Aix-Marseille University, CNRS, UMR 7286, CRN2M, Faculté de Médecine secteur Nord, CS80011, Boulevard Pierre Dramard, 13344 Marseille Cedex 15, France

Received 2 February 2012; Accepted 16 March 2012

Academic Editor: Maria Elena de Lima

Copyright © 2012 Marie-France Martin-Eauclaire and Pierre E. Bougis. This is an open access article distributed under the Creative Commons Attribution License, which permits unrestricted use, distribution, and reproduction in any medium, provided the original work is properly cited.

Abstract

K+ channels selectively transport K+ ions across cell membranes and play a key role in regulating the physiology of excitable and nonexcitable cells.

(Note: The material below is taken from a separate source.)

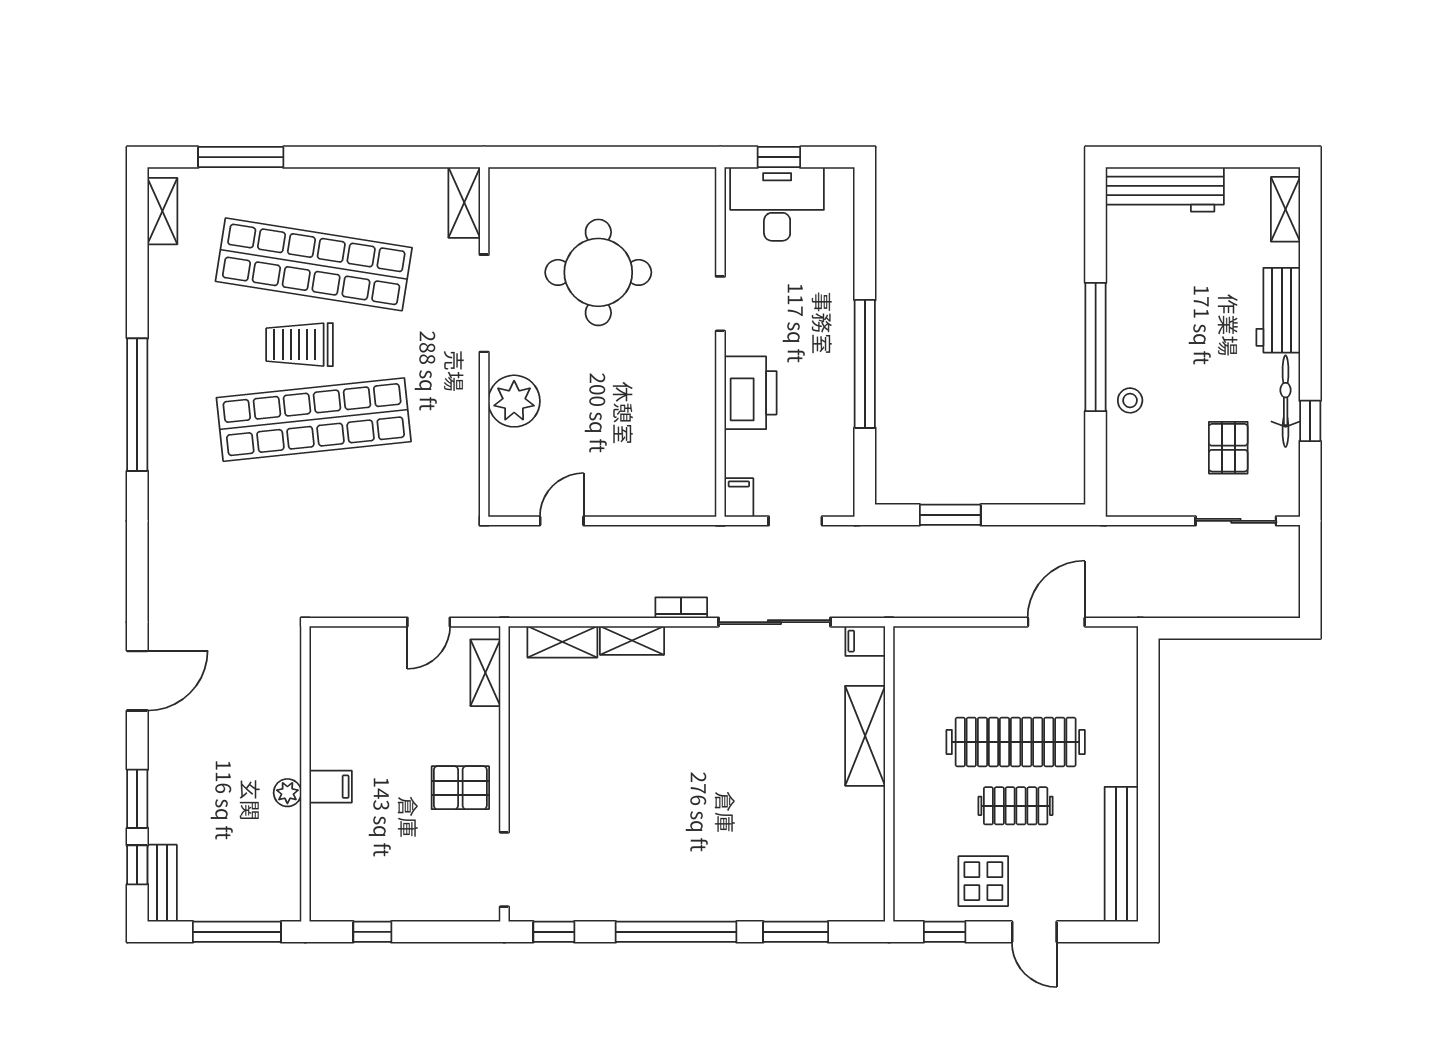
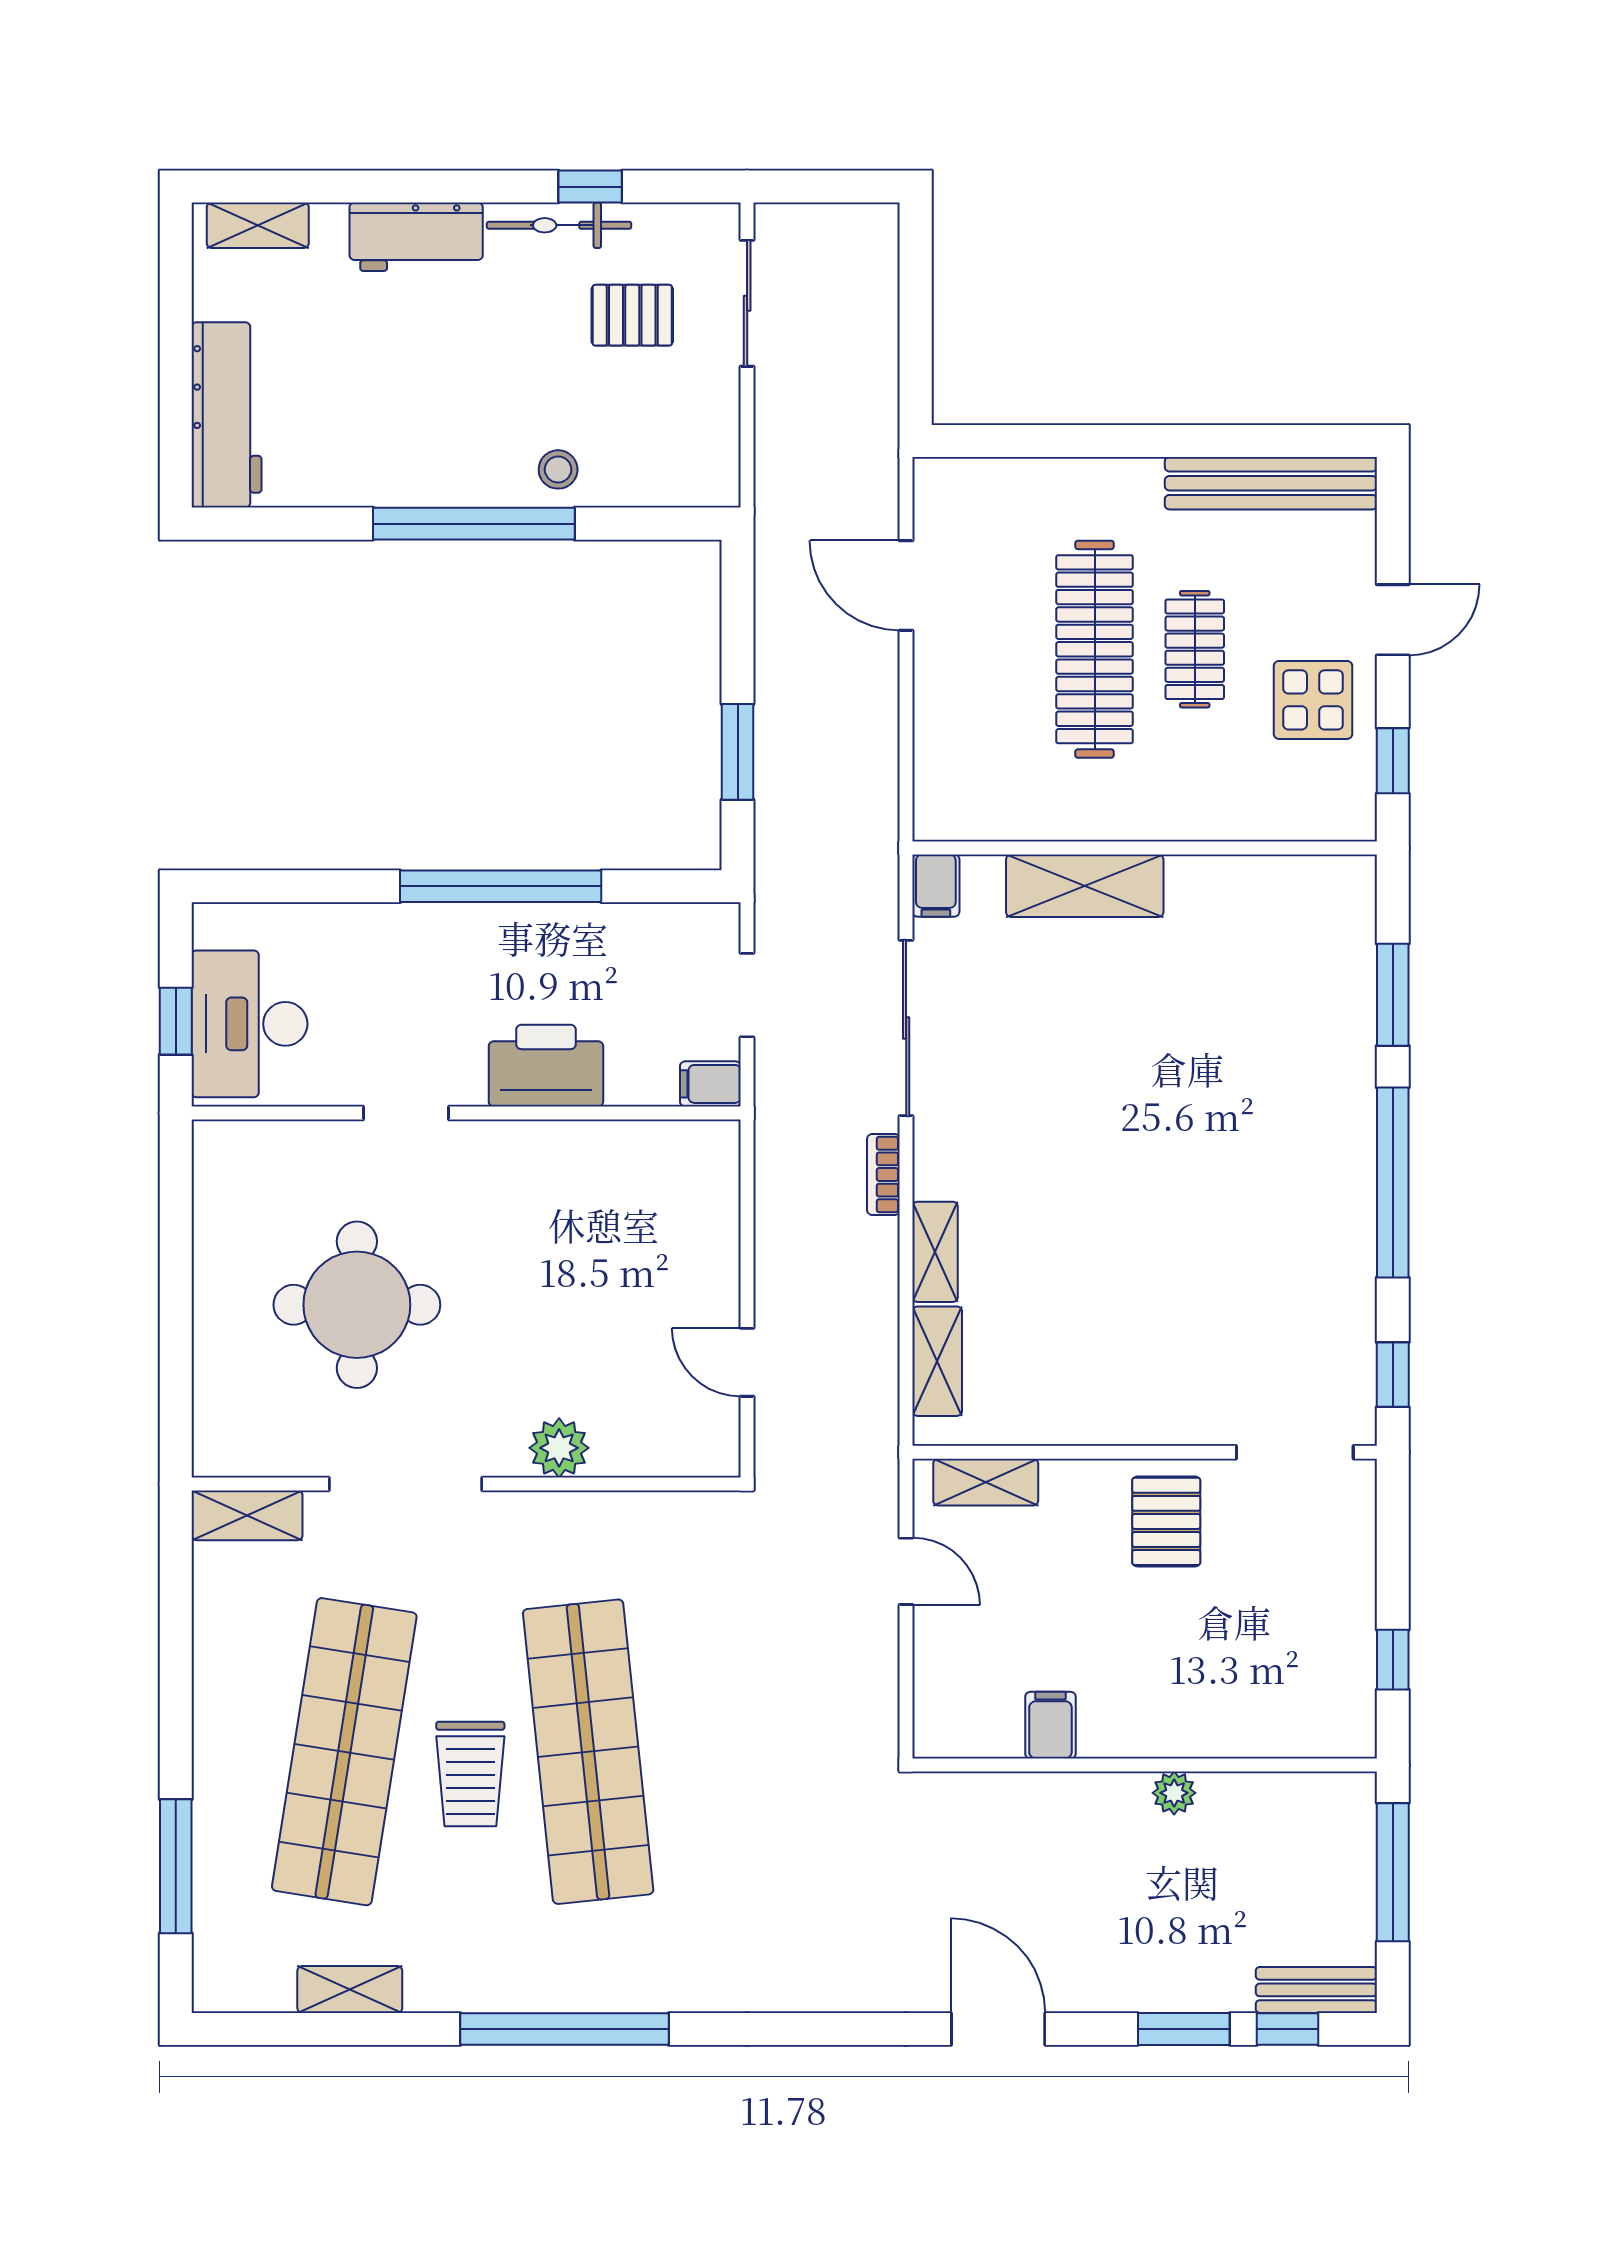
shelving: (162, 211) -> (350, 1989), moved
plant: (514, 401) -> (559, 1448), width x0.73, depth x0.73
filing cabinet: (331, 787) -> (1050, 1725), moved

Their activation allows the cell to repolarize after action potential firing and reduces excitability, whereas channel inhibition increases excitability. In eukaryotes, the pharmacology and pore topology of several structural classes of K+ channels have been well characterized in the past two decades. This information has come about through the extensive use of scorpion toxins. We have participated in the isolation and in the characterization of several structurally distinct families of scorpion toxin peptides exhibiting different K+ channel blocking functions. In particular, the venom from the Moroccan scorpion Androctonus mauretanicus mauretanicus provided several high-affinity blockers selective for diverse K+ channels ( S K C a , K v 4.x, and K v 1.x K+ channel families). In this paper, we summarize our work on these toxin/channel interactions.